[Start of section]

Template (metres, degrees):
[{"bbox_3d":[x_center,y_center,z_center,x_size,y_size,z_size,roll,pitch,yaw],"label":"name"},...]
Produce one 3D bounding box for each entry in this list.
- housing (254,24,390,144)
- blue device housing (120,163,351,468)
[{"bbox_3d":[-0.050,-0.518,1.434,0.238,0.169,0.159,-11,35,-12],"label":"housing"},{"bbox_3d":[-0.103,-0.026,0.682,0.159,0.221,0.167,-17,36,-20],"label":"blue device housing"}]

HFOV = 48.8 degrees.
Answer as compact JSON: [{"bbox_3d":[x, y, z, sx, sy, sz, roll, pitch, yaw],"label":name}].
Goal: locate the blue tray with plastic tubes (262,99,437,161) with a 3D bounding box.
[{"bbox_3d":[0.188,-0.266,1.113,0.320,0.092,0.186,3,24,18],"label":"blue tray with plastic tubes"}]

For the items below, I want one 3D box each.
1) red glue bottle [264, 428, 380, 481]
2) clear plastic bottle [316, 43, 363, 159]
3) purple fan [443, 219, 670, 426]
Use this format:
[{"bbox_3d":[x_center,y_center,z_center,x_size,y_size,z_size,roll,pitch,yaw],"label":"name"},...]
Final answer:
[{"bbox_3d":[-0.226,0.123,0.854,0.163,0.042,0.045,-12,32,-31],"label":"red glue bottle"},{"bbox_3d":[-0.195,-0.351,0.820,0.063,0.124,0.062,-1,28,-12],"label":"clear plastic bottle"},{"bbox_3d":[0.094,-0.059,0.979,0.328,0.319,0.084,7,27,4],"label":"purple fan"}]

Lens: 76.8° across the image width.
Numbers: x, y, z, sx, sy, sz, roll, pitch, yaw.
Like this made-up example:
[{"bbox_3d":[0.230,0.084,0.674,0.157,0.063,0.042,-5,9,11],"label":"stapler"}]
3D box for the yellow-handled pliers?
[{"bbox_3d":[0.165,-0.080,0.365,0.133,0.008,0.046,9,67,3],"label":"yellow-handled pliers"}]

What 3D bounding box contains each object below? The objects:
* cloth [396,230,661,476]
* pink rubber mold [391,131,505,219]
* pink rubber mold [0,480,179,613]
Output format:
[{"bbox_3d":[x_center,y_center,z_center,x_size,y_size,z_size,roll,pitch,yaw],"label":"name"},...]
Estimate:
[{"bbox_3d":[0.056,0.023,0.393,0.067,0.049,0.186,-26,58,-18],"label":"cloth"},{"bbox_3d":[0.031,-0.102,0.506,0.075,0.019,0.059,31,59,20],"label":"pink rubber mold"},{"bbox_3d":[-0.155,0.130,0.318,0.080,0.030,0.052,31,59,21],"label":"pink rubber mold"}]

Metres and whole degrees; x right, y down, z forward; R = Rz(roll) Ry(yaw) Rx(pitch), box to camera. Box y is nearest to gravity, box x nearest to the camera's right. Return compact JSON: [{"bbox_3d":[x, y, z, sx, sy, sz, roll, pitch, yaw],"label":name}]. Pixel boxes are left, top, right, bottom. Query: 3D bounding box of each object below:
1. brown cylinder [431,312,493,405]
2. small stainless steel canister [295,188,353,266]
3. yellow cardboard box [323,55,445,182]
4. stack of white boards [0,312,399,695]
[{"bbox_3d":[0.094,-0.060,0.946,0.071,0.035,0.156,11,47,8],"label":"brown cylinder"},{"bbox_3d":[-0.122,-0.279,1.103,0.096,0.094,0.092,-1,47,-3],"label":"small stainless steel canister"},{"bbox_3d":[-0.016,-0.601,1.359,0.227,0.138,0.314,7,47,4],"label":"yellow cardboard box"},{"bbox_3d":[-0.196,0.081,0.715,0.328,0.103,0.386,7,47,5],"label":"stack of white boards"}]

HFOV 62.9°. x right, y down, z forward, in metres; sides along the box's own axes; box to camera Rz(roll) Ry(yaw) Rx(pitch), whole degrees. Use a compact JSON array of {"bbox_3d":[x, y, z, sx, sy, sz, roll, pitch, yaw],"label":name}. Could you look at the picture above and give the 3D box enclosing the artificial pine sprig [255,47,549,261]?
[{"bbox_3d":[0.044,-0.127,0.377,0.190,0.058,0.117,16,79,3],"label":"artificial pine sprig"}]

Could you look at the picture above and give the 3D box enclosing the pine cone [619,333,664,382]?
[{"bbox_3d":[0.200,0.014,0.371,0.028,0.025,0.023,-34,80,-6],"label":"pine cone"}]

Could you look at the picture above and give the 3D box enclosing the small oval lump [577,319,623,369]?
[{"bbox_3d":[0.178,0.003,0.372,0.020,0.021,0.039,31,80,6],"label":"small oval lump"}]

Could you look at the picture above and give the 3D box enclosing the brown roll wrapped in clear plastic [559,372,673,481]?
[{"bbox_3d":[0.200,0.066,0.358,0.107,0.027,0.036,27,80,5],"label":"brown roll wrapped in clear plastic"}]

[End of section]

◆ The problem:
Copy the line containing "oval lump [577,319,623,369]?" exactly. Then copy every line after it through the end of the listing, and nothing more.

◆ Response area:
Could you look at the picture above and give the 3D box enclosing the small oval lump [577,319,623,369]?
[{"bbox_3d":[0.178,0.003,0.372,0.020,0.021,0.039,31,80,6],"label":"small oval lump"}]

Could you look at the picture above and give the 3D box enclosing the brown roll wrapped in clear plastic [559,372,673,481]?
[{"bbox_3d":[0.200,0.066,0.358,0.107,0.027,0.036,27,80,5],"label":"brown roll wrapped in clear plastic"}]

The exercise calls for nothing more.